◆ **Task statement**: Copy out all of the material below, swapping each "Softcover" for "Hardcover" and leaving everything else the same. Leave the pictures out.

Segment Start: Data for the task

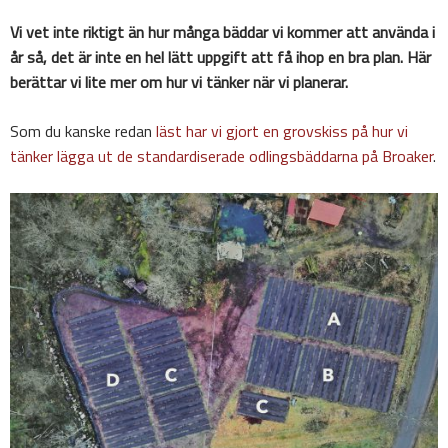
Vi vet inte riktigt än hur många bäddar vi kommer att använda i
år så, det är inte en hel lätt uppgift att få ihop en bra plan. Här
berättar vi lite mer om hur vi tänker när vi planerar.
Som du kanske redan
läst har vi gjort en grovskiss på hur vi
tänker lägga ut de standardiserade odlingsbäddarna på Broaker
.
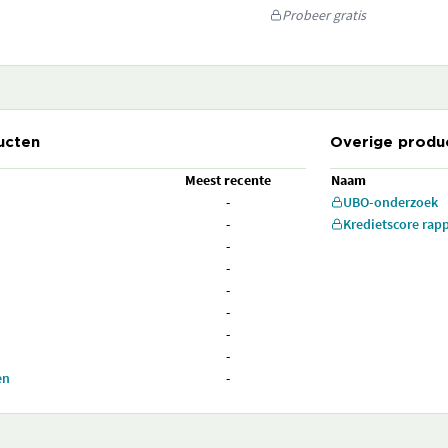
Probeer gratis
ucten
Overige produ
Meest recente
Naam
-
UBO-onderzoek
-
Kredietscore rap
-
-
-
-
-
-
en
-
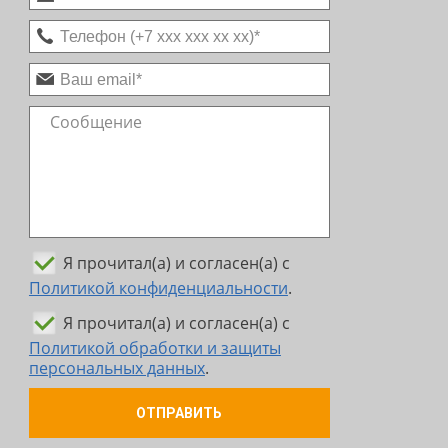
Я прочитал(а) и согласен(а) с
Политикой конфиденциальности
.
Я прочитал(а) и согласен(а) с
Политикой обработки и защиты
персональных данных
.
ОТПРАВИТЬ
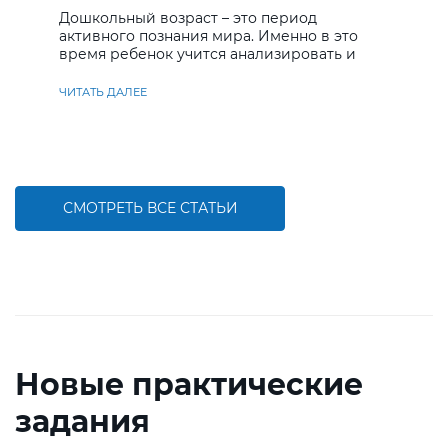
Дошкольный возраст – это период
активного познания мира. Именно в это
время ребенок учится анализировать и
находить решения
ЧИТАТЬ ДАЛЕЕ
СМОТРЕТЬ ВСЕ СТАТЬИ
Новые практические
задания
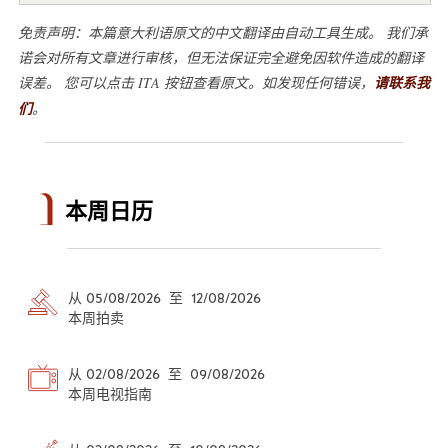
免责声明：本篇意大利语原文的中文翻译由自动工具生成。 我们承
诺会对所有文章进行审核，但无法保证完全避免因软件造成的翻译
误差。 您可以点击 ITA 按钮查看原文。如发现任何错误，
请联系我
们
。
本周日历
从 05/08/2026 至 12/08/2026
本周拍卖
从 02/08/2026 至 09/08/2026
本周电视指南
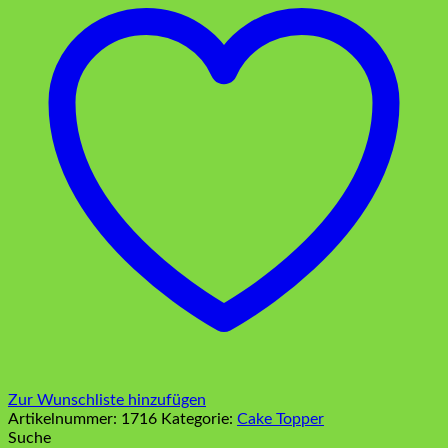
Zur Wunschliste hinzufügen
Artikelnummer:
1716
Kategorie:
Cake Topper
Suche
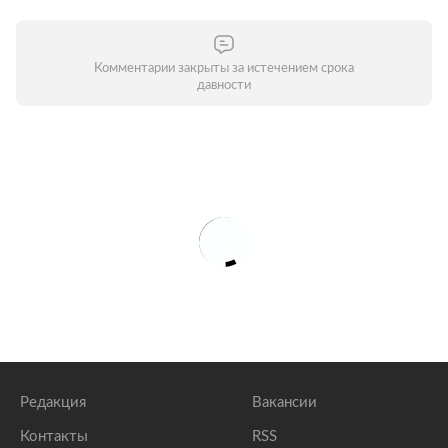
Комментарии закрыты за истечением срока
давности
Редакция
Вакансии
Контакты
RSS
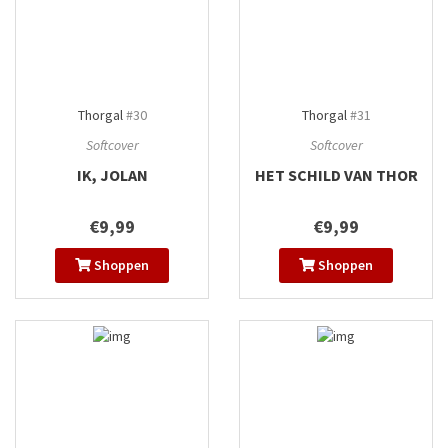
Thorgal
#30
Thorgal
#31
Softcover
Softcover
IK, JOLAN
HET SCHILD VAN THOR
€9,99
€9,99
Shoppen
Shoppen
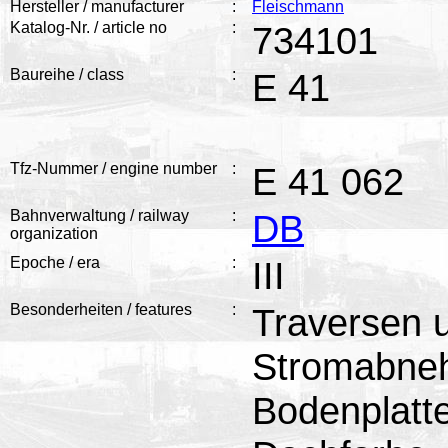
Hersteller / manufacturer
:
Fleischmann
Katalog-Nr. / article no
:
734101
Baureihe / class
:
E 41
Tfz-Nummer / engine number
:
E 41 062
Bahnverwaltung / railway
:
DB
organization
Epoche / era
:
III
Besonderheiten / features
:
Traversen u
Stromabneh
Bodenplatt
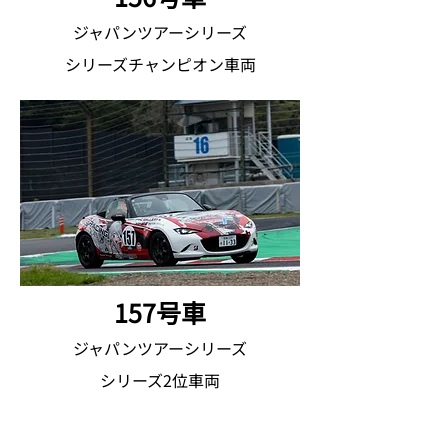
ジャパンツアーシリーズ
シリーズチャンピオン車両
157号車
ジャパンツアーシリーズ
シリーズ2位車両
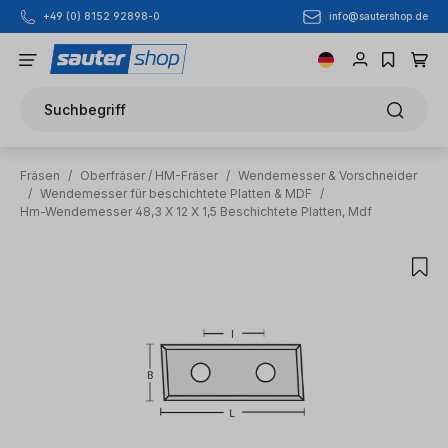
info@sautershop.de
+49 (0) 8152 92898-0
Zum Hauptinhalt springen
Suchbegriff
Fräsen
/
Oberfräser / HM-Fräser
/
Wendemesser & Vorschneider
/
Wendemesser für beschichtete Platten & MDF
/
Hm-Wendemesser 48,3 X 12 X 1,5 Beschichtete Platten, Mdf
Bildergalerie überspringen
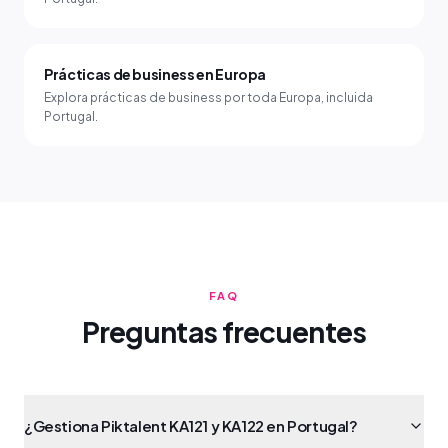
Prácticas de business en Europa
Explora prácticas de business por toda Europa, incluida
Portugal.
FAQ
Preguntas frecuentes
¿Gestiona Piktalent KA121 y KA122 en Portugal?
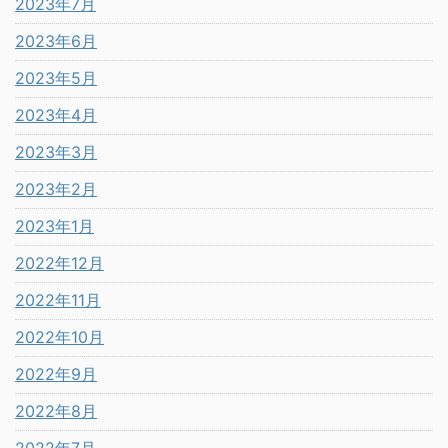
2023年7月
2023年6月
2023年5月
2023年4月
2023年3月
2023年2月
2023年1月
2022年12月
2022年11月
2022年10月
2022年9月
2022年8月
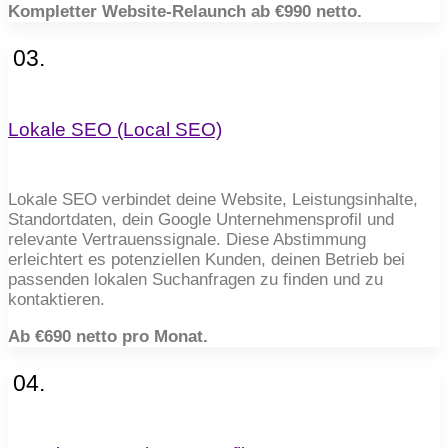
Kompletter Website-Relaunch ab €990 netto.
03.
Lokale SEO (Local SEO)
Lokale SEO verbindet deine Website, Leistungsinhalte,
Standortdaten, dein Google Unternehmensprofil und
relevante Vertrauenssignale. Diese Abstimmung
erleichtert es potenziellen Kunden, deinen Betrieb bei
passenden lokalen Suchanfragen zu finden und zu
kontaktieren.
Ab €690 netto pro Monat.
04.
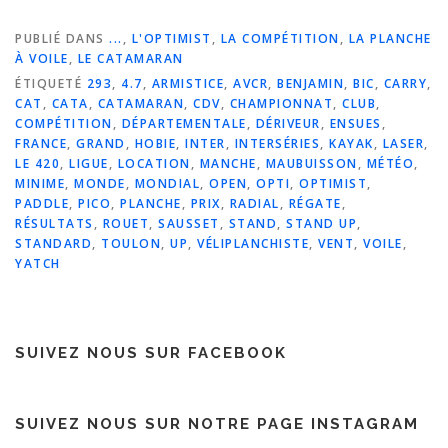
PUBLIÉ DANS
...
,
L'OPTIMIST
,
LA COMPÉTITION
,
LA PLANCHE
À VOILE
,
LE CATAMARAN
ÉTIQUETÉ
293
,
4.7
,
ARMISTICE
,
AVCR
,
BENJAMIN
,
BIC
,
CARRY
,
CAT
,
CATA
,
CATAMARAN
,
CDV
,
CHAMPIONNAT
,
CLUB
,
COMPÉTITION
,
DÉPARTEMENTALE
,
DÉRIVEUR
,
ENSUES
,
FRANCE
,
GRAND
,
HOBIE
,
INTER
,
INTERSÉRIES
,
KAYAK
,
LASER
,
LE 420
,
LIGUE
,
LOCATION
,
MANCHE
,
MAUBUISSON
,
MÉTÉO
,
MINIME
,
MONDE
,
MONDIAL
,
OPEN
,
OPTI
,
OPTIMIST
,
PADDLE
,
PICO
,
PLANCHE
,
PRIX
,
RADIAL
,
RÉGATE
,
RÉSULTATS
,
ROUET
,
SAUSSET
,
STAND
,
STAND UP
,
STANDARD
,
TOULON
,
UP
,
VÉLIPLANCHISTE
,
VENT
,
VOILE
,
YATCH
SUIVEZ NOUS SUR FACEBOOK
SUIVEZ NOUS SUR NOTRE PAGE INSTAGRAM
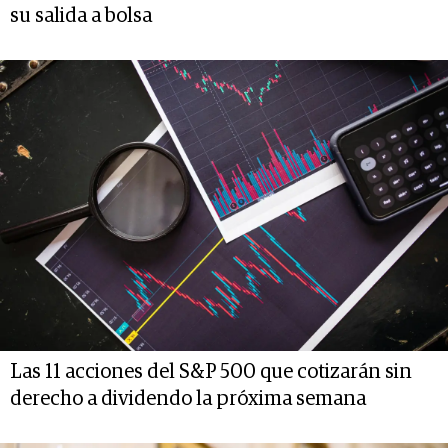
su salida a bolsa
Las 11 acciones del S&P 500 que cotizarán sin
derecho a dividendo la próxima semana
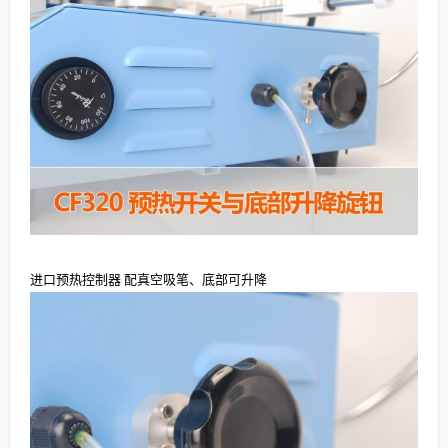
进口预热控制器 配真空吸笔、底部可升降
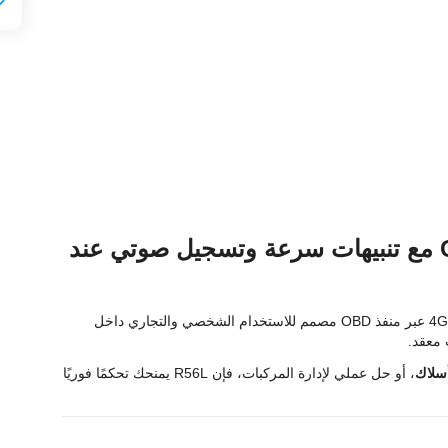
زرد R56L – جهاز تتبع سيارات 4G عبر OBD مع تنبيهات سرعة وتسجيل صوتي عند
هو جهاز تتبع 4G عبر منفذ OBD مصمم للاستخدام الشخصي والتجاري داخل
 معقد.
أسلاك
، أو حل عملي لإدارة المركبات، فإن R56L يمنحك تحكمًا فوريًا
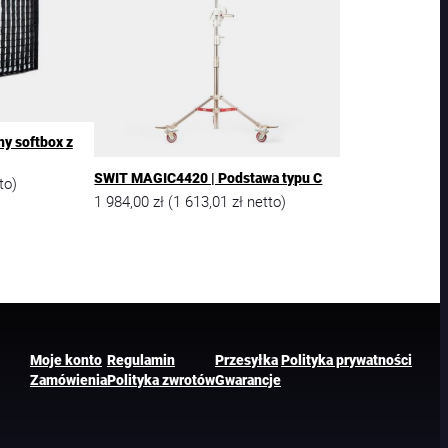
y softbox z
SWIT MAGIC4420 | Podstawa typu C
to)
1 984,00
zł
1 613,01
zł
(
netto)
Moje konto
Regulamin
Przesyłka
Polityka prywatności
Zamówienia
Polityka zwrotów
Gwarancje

Segment End: Data for the task

◆ **Task response**:
Vi vet inte riktigt än hur många bäddar vi kommer att använda i
år så, det är inte en hel lätt uppgift att få ihop en bra plan. Här
berättar vi lite mer om hur vi tänker när vi planerar.
Som du kanske redan
läst har vi gjort en grovskiss på hur vi
tänker lägga ut de standardiserade odlingsbäddarna på Broaker
.
Probeer gratis
ucten
Overige produ
Meest recente
Naam
-
UBO-onderzoek
-
Kredietscore rap
-
-
-
-
-
-
en
-
Я прочитал(а) и согласен(а) с
Политикой конфиденциальности
.
Я прочитал(а) и согласен(а) с
Политикой обработки и защиты
персональных данных
.
ОТПРАВИТЬ
Дошкольный возраст – это период
активного познания мира. Именно в это
время ребенок учится анализировать и
находить решения
ЧИТАТЬ ДАЛЕЕ
СМОТРЕТЬ ВСЕ СТАТЬИ
Новые практические
задания
免责声明：本篇意大利语原文的中文翻译由自动工具生成。 我们承
诺会对所有文章进行审核，但无法保证完全避免因软件造成的翻译
误差。 您可以点击 ITA 按钮查看原文。如发现任何错误，
请联系我
们
。
本周日历
从 05/08/2026 至 12/08/2026
本周拍卖
从 02/08/2026 至 09/08/2026
本周电视指南
Zur Wunschliste hinzufügen
Artikelnummer:
1716
Kategorie:
Cake Topper
Suche
Комментарии закрыты за истечением срока
давности
Редакция
Вакансии
Контакты
RSS
Thorgal
#30
Thorgal
#31
Hardcover
Hardcover
IK, JOLAN
HET SCHILD VAN THOR
€9,99
€9,99
Shoppen
Shoppen
Hersteller / manufacturer
:
Fleischmann
Katalog-Nr. / article no
:
734101
Baureihe / class
:
E 41
Tfz-Nummer / engine number
:
E 41 062
Bahnverwaltung / railway
:
DB
organization
Epoche / era
:
III
Besonderheiten / features
:
Traversen u
Stromabneh
Bodenplatt
ジャパンツアーシリーズ
シリーズチャンピオン車両
157号車
ジャパンツアーシリーズ
シリーズ2位車両
info@sautershop.de
+49 (0) 8152 92898-0
Zum Hauptinhalt springen
Suchbegriff
Fräsen
/
Oberfräser / HM-Fräser
/
Wendemesser & Vorschneider
/
Wendemesser für beschichtete Platten & MDF
/
Hm-Wendemesser 48,3 X 12 X 1,5 Beschichtete Platten, Mdf
Bildergalerie überspringen
Prácticas de business en Europa
Explora prácticas de business por toda Europa, incluida
Portugal.
FAQ
Preguntas frecuentes
¿Gestiona Piktalent KA121 y KA122 en Portugal?
2023年7月
2023年6月
2023年5月
2023年4月
2023年3月
2023年2月
2023年1月
2022年12月
2022年11月
2022年10月
2022年9月
2022年8月
Kompletter Website-Relaunch ab €990 netto.
03.
Lokale SEO (Local SEO)
Lokale SEO verbindet deine Website, Leistungsinhalte,
Standortdaten, dein Google Unternehmensprofil und
relevante Vertrauenssignale. Diese Abstimmung
erleichtert es potenziellen Kunden, deinen Betrieb bei
passenden lokalen Suchanfragen zu finden und zu
kontaktieren.
Ab €690 netto pro Monat.
04.
PUBLIÉ DANS
...
,
L'OPTIMIST
,
LA COMPÉTITION
,
LA PLANCHE
À VOILE
,
LE CATAMARAN
ÉTIQUETÉ
293
,
4.7
,
ARMISTICE
,
AVCR
,
BENJAMIN
,
BIC
,
CARRY
,
CAT
,
CATA
,
CATAMARAN
,
CDV
,
CHAMPIONNAT
,
CLUB
,
COMPÉTITION
,
DÉPARTEMENTALE
,
DÉRIVEUR
,
ENSUES
,
FRANCE
,
GRAND
,
HOBIE
,
INTER
,
INTERSÉRIES
,
KAYAK
,
LASER
,
LE 420
,
LIGUE
,
LOCATION
,
MANCHE
,
MAUBUISSON
,
MÉTÉO
,
MINIME
,
MONDE
,
MONDIAL
,
OPEN
,
OPTI
,
OPTIMIST
,
PADDLE
,
PICO
,
PLANCHE
,
PRIX
,
RADIAL
,
RÉGATE
,
RÉSULTATS
,
ROUET
,
SAUSSET
,
STAND
,
STAND UP
,
STANDARD
,
TOULON
,
UP
,
VÉLIPLANCHISTE
,
VENT
,
VOILE
,
YATCH
SUIVEZ NOUS SUR FACEBOOK
SUIVEZ NOUS SUR NOTRE PAGE INSTAGRAM
su salida a bolsa
Las 11 acciones del S&P 500 que cotizarán sin
derecho a dividendo la próxima semana
进口预热控制器 配真空吸笔、底部可升降
زرد R56L – جهاز تتبع سيارات 4G عبر OBD مع تنبيهات سرعة وتسجيل صوتي عند
هو جهاز تتبع 4G عبر منفذ OBD مصمم للاستخدام الشخصي والتجاري داخل
 معقد.
أسلاك
، أو حل عملي لإدارة المركبات، فإن R56L يمنحك تحكمًا فوريًا
y softbox z
SWIT MAGIC4420 | Podstawa typu C
to)
1 984,00
zł
1 613,01
zł
(
netto)
Moje konto
Regulamin
Przesyłka
Polityka prywatności
Zamówienia
Polityka zwrotów
Gwarancje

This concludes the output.